For CFU/mL quantification, one replicate of each sample from the 96 well-plate growth curves was used to make dilutions for plating. Cultures that reached saturation were diluted to 10⁸-fold or 10⁶ and the non-saturated to 10⁵-fold; 20 µL of each sample were spread uniformly in LB agar (1.5% agar) in 150 mm × 15 mm petri dishes with a glass spreader. Plates were incubated for 48 h at 30 °C. Pictures of the plates were taken with direct light on 60-2105 Gel Imaging System (Fotodyne Inc., Harland, WI, USA) and colonies were quantified with the Fiji software, using the cell counter plugin [37].

4.6. Sequence Alignments

Protein sequence alignments of characterized cluster A-1 solute binding proteins (Supplementary Table S1) were performed in Clustal Omega [38] (Supplementary Figure S2).

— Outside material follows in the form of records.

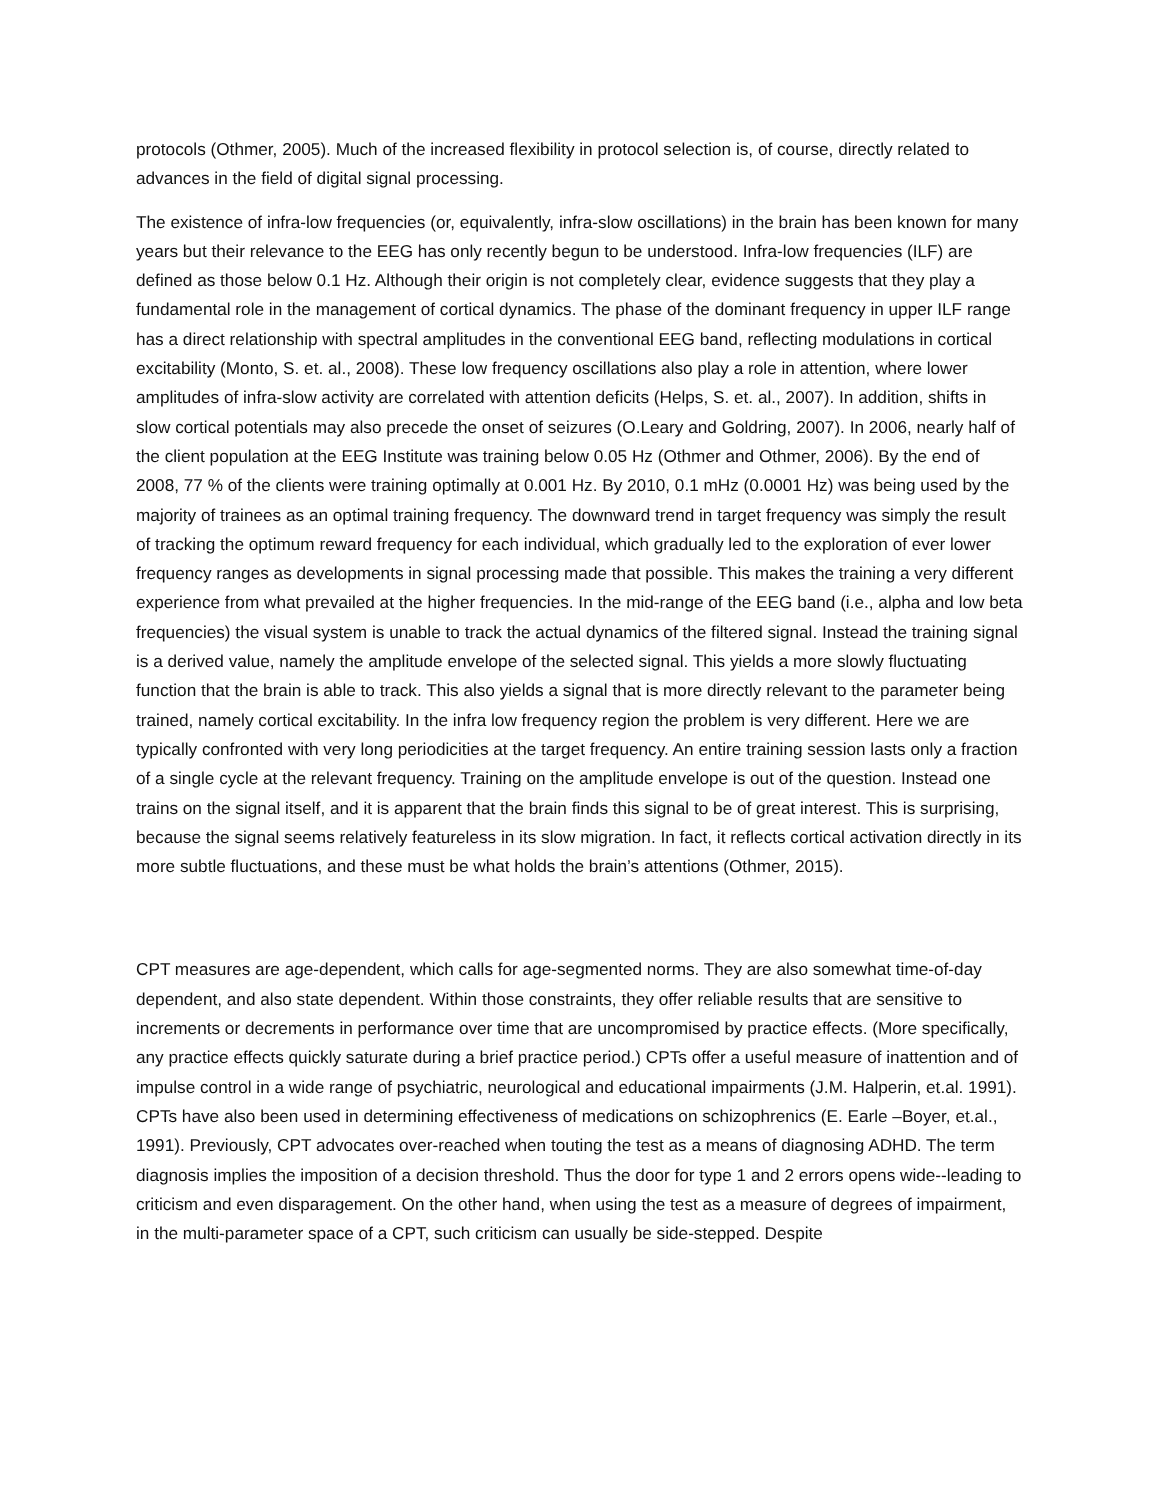protocols (Othmer, 2005). Much of the increased flexibility in protocol selection is, of course, directly related to advances in the field of digital signal processing.
The existence of infra-low frequencies (or, equivalently, infra-slow oscillations) in the brain has been known for many years but their relevance to the EEG has only recently begun to be understood. Infra-low frequencies (ILF) are defined as those below 0.1 Hz. Although their origin is not completely clear, evidence suggests that they play a fundamental role in the management of cortical dynamics. The phase of the dominant frequency in upper ILF range has a direct relationship with spectral amplitudes in the conventional EEG band, reflecting modulations in cortical excitability (Monto, S. et. al., 2008). These low frequency oscillations also play a role in attention, where lower amplitudes of infra-slow activity are correlated with attention deficits (Helps, S. et. al., 2007). In addition, shifts in slow cortical potentials may also precede the onset of seizures (O.Leary and Goldring, 2007). In 2006, nearly half of the client population at the EEG Institute was training below 0.05 Hz (Othmer and Othmer, 2006). By the end of 2008, 77 % of the clients were training optimally at 0.001 Hz. By 2010, 0.1 mHz (0.0001 Hz) was being used by the majority of trainees as an optimal training frequency. The downward trend in target frequency was simply the result of tracking the optimum reward frequency for each individual, which gradually led to the exploration of ever lower frequency ranges as developments in signal processing made that possible. This makes the training a very different experience from what prevailed at the higher frequencies. In the mid-range of the EEG band (i.e., alpha and low beta frequencies) the visual system is unable to track the actual dynamics of the filtered signal. Instead the training signal is a derived value, namely the amplitude envelope of the selected signal. This yields a more slowly fluctuating function that the brain is able to track. This also yields a signal that is more directly relevant to the parameter being trained, namely cortical excitability. In the infra low frequency region the problem is very different. Here we are typically confronted with very long periodicities at the target frequency. An entire training session lasts only a fraction of a single cycle at the relevant frequency. Training on the amplitude envelope is out of the question. Instead one trains on the signal itself, and it is apparent that the brain finds this signal to be of great interest. This is surprising, because the signal seems relatively featureless in its slow migration. In fact, it reflects cortical activation directly in its more subtle fluctuations, and these must be what holds the brain’s attentions (Othmer, 2015).
CPT measures are age-dependent, which calls for age-segmented norms. They are also somewhat time-of-day dependent, and also state dependent. Within those constraints, they offer reliable results that are sensitive to increments or decrements in performance over time that are uncompromised by practice effects. (More specifically, any practice effects quickly saturate during a brief practice period.) CPTs offer a useful measure of inattention and of impulse control in a wide range of psychiatric, neurological and educational impairments (J.M. Halperin, et.al. 1991). CPTs have also been used in determining effectiveness of medications on schizophrenics (E. Earle –Boyer, et.al., 1991). Previously, CPT advocates over-reached when touting the test as a means of diagnosing ADHD. The term diagnosis implies the imposition of a decision threshold. Thus the door for type 1 and 2 errors opens wide--leading to criticism and even disparagement. On the other hand, when using the test as a measure of degrees of impairment, in the multi-parameter space of a CPT, such criticism can usually be side-stepped. Despite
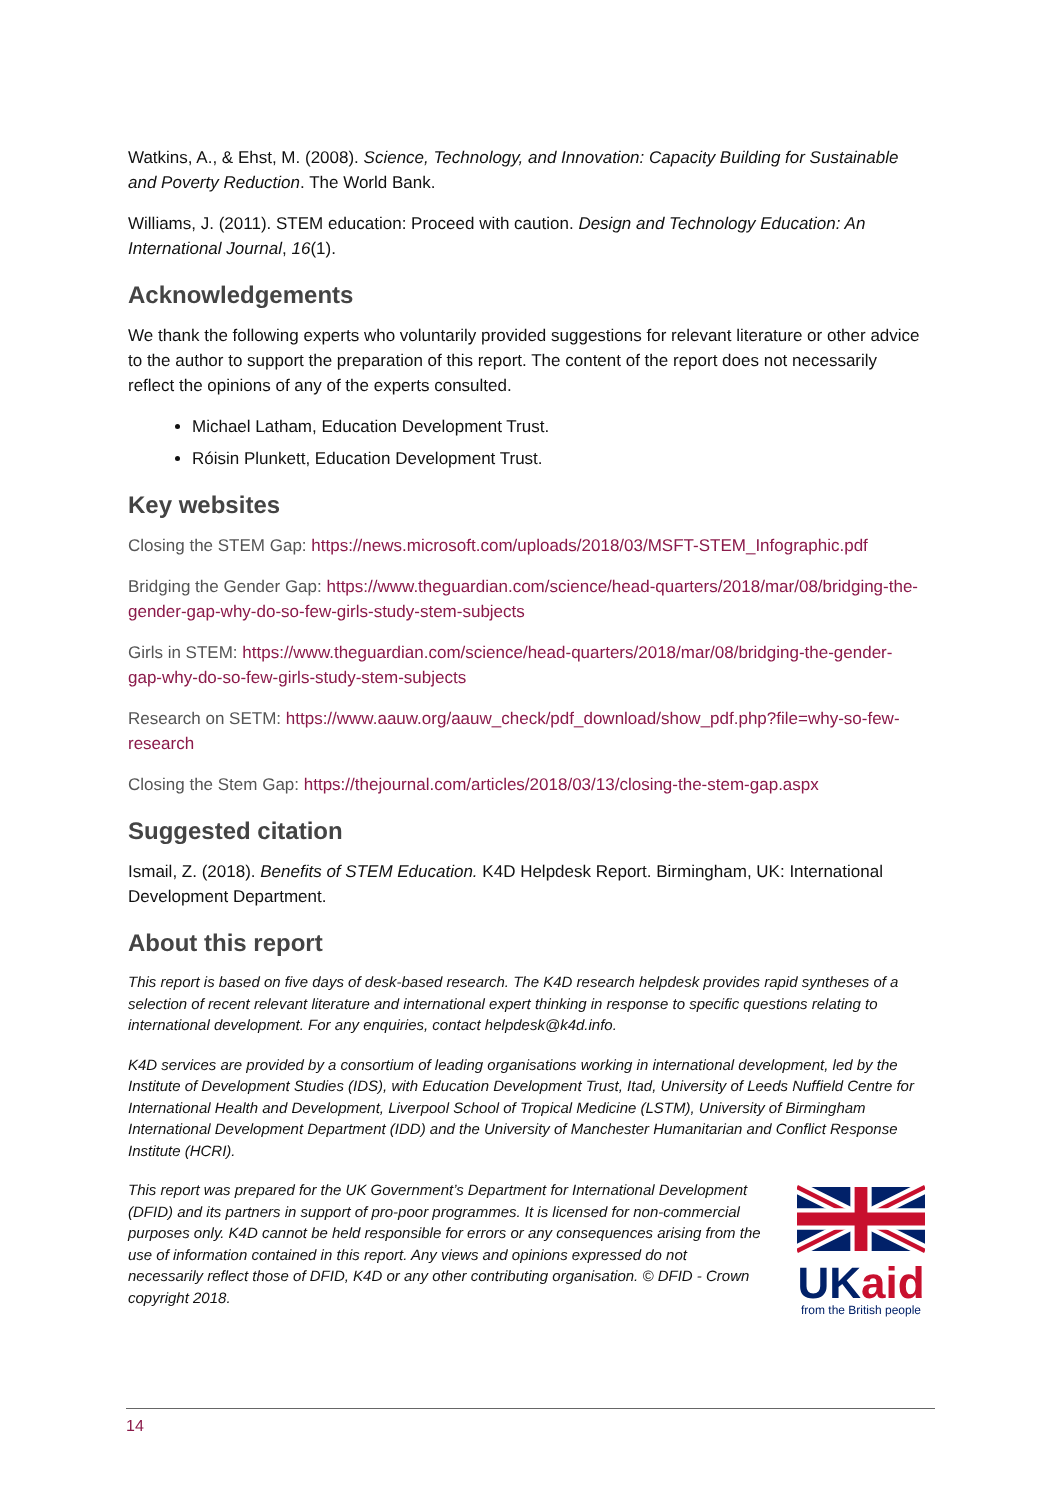Watkins, A., & Ehst, M. (2008). Science, Technology, and Innovation: Capacity Building for Sustainable and Poverty Reduction. The World Bank.
Williams, J. (2011). STEM education: Proceed with caution. Design and Technology Education: An International Journal, 16(1).
Acknowledgements
We thank the following experts who voluntarily provided suggestions for relevant literature or other advice to the author to support the preparation of this report. The content of the report does not necessarily reflect the opinions of any of the experts consulted.
Michael Latham, Education Development Trust.
Róisin Plunkett, Education Development Trust.
Key websites
Closing the STEM Gap: https://news.microsoft.com/uploads/2018/03/MSFT-STEM_Infographic.pdf
Bridging the Gender Gap: https://www.theguardian.com/science/head-quarters/2018/mar/08/bridging-the-gender-gap-why-do-so-few-girls-study-stem-subjects
Girls in STEM: https://www.theguardian.com/science/head-quarters/2018/mar/08/bridging-the-gender-gap-why-do-so-few-girls-study-stem-subjects
Research on SETM: https://www.aauw.org/aauw_check/pdf_download/show_pdf.php?file=why-so-few-research
Closing the Stem Gap: https://thejournal.com/articles/2018/03/13/closing-the-stem-gap.aspx
Suggested citation
Ismail, Z. (2018). Benefits of STEM Education. K4D Helpdesk Report. Birmingham, UK: International Development Department.
About this report
This report is based on five days of desk-based research. The K4D research helpdesk provides rapid syntheses of a selection of recent relevant literature and international expert thinking in response to specific questions relating to international development. For any enquiries, contact helpdesk@k4d.info.
K4D services are provided by a consortium of leading organisations working in international development, led by the Institute of Development Studies (IDS), with Education Development Trust, Itad, University of Leeds Nuffield Centre for International Health and Development, Liverpool School of Tropical Medicine (LSTM), University of Birmingham International Development Department (IDD) and the University of Manchester Humanitarian and Conflict Response Institute (HCRI).
This report was prepared for the UK Government’s Department for International Development (DFID) and its partners in support of pro-poor programmes. It is licensed for non-commercial purposes only. K4D cannot be held responsible for errors or any consequences arising from the use of information contained in this report. Any views and opinions expressed do not necessarily reflect those of DFID, K4D or any other contributing organisation. © DFID - Crown copyright 2018.
UKaid
from the British people
14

4.7. Phylogenetic Analysis of ZrgA

The protein sequence of ZrgA from V. cholerae (UniProtKB accession number Q9KP27) was used to perform a BLAST search of the UniProtKB database [39]. Sequences were filtered to include only those with E values below 10⁻²⁰. These sequences were submitted to the Enzyme Function Initiative—Enzyme Similarity Tool [40,41,42] to generate a sequence similarity network, which was further processed and visualized in Cytoscape v3.8.1 [43]. Genome neighborhood networks were generated by Enzyme Function Initiative—Genome Neighborhood Tool.